Advocates in Ohio, for instance, have already begun collecting signatures to send an amendment before voters this fall, and there’s good reason to think they’ll be successful. Polling shows that majorities favor abortion access in almost every state, and last year, voters in three conservative states—Kansas, Kentucky, and Montana—all rejected ballot measures that would have curtailed reproductive rights.
A number of states already protect abortion rights, whether by statute or thanks to a court ruling. But statutes can be rolled back by hostile legislatures, and judicial precedent can be overturned by hostile courts—look no further than Roe itself. The strongest means of safeguarding abortion, therefore, is by amending a state constitution.
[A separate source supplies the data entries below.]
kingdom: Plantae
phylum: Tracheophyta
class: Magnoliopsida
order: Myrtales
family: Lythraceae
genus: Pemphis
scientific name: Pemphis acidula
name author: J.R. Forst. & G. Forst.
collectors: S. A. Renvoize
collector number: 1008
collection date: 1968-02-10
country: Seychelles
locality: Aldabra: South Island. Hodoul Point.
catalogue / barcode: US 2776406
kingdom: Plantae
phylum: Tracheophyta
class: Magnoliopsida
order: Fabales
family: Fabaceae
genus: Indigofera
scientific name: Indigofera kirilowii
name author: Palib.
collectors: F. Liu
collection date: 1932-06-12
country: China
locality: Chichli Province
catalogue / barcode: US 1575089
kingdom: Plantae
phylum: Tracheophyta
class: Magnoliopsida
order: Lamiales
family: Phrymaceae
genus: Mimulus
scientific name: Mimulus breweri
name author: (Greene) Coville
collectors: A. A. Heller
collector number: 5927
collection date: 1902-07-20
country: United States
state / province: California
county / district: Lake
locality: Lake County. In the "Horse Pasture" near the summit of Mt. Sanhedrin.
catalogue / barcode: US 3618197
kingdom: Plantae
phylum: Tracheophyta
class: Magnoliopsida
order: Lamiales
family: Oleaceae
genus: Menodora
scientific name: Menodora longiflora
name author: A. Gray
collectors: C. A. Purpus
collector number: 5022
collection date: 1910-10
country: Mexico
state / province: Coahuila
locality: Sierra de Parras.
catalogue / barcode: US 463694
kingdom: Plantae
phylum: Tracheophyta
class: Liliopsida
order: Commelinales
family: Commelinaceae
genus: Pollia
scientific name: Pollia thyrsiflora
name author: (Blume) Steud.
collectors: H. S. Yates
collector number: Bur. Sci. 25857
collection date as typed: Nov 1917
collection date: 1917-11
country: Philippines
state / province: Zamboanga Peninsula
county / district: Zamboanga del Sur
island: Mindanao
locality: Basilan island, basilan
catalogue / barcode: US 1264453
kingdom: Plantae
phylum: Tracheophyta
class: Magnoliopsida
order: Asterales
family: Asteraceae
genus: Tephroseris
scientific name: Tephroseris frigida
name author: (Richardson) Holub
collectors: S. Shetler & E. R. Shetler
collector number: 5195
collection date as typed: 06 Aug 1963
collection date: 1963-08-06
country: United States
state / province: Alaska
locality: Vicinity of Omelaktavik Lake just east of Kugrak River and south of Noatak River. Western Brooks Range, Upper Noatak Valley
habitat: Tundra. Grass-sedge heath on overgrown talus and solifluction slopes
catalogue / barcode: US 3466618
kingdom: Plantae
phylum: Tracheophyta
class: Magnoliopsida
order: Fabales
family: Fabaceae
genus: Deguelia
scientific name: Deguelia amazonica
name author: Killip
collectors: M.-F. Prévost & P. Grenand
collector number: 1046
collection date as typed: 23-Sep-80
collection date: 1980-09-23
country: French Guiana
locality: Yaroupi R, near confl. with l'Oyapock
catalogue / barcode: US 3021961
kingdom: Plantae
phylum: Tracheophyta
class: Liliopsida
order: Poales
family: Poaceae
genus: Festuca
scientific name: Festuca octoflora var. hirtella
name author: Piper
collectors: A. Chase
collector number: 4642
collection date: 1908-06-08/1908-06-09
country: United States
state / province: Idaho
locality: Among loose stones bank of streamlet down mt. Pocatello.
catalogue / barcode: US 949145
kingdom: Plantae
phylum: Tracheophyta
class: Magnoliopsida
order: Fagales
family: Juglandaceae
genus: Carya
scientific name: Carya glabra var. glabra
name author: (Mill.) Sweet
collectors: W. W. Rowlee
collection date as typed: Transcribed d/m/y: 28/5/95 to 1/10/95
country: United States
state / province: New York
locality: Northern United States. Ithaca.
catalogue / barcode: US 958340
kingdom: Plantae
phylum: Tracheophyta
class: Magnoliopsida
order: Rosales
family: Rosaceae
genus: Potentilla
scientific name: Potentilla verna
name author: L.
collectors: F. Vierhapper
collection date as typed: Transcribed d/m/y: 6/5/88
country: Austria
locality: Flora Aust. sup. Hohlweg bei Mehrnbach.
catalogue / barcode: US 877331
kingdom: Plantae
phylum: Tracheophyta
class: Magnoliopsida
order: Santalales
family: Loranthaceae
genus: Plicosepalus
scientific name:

Amendments of course can be repealed, too, but by design, doing so is especially difficult.
Whichever method these states use, the vast majority of them could adopt abortion rights amendments by 2024, though a handful (potentially including Connecticut, Massachusetts, and Nevada) require such measures to be passed twice, so the soonest they could complete the process would be 2026. Either way, with Republicans working furiously to restrict abortion wherever and however they can, the time to act is now.